== Data listing

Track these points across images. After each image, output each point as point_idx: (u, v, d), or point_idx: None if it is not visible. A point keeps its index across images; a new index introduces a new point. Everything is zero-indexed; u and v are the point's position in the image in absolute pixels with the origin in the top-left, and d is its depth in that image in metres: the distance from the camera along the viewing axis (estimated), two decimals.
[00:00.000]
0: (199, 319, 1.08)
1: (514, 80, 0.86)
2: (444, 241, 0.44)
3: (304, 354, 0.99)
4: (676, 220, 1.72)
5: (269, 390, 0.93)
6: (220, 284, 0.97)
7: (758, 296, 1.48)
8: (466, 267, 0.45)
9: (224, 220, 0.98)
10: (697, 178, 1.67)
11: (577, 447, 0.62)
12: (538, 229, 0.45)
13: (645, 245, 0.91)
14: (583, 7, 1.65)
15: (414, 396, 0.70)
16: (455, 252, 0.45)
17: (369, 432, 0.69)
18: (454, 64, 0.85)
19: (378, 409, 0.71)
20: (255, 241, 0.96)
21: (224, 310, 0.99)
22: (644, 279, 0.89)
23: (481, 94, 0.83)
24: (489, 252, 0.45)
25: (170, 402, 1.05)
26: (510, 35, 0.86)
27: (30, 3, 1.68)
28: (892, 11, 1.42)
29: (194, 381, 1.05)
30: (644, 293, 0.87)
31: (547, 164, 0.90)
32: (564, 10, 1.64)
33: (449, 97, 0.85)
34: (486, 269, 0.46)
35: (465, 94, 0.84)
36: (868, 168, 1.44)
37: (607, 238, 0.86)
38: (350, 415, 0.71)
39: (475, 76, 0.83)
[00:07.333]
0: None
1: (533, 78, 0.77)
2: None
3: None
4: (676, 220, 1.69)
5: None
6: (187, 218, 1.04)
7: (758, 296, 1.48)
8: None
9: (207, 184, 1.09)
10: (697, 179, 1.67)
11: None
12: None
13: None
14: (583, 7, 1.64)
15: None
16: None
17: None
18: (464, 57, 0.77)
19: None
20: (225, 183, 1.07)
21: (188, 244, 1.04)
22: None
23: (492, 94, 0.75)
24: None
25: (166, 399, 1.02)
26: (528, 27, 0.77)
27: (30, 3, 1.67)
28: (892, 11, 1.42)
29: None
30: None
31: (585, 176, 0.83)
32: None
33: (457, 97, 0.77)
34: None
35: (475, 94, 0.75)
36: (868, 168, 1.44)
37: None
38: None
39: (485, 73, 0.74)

====
== Data listing

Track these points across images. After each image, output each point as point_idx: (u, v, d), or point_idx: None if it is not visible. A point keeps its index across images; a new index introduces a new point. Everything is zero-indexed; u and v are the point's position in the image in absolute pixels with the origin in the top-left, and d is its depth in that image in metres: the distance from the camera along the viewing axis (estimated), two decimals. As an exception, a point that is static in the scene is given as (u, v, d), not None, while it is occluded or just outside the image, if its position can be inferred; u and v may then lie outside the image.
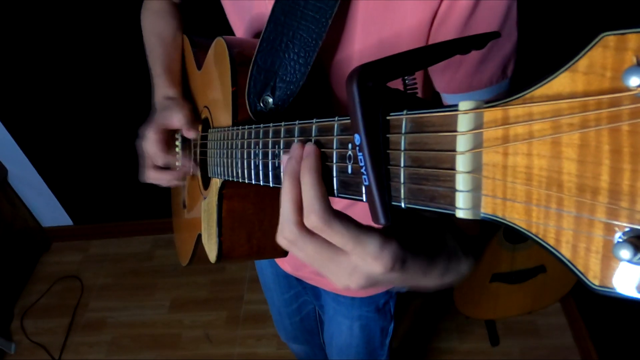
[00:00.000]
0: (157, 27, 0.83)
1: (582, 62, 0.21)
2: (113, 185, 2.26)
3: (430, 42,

====

Work instructions:
Report every line of the data above that contains the string "viewing" by copying it in full.

Task answer:
Track these points across images. After each image, output each point as point_idx: (u, v, d), or point_idx: None if it is not visible. A point keeps its index across images; a new index introduces a new point. Everything is zero-indexed; u and v are the point's position in the image in absolute pixels with the origin in the top-left, and d is its depth in that image in metres: the distance from the camera along the viewing axis (estimated), two decimals.
Track these points across images. After each image, output each point as point_idx: (u, v, d), or point_idx: None if it is not visible. A point keeps its index across images; a new index introduces a new point. Everything is zero-indexed; u and v are the point's position in the image in absolute pixels with the origin in the top-left, and d is its depth in that image in metres: the distance from the camera along the viewing axis (estimated), two decimals. As an exception, a point that is static in the scene is given as (u, v, d), not None, while it is occluded or just outside the image, if its position can be inferred; u and v may then lie outside the image.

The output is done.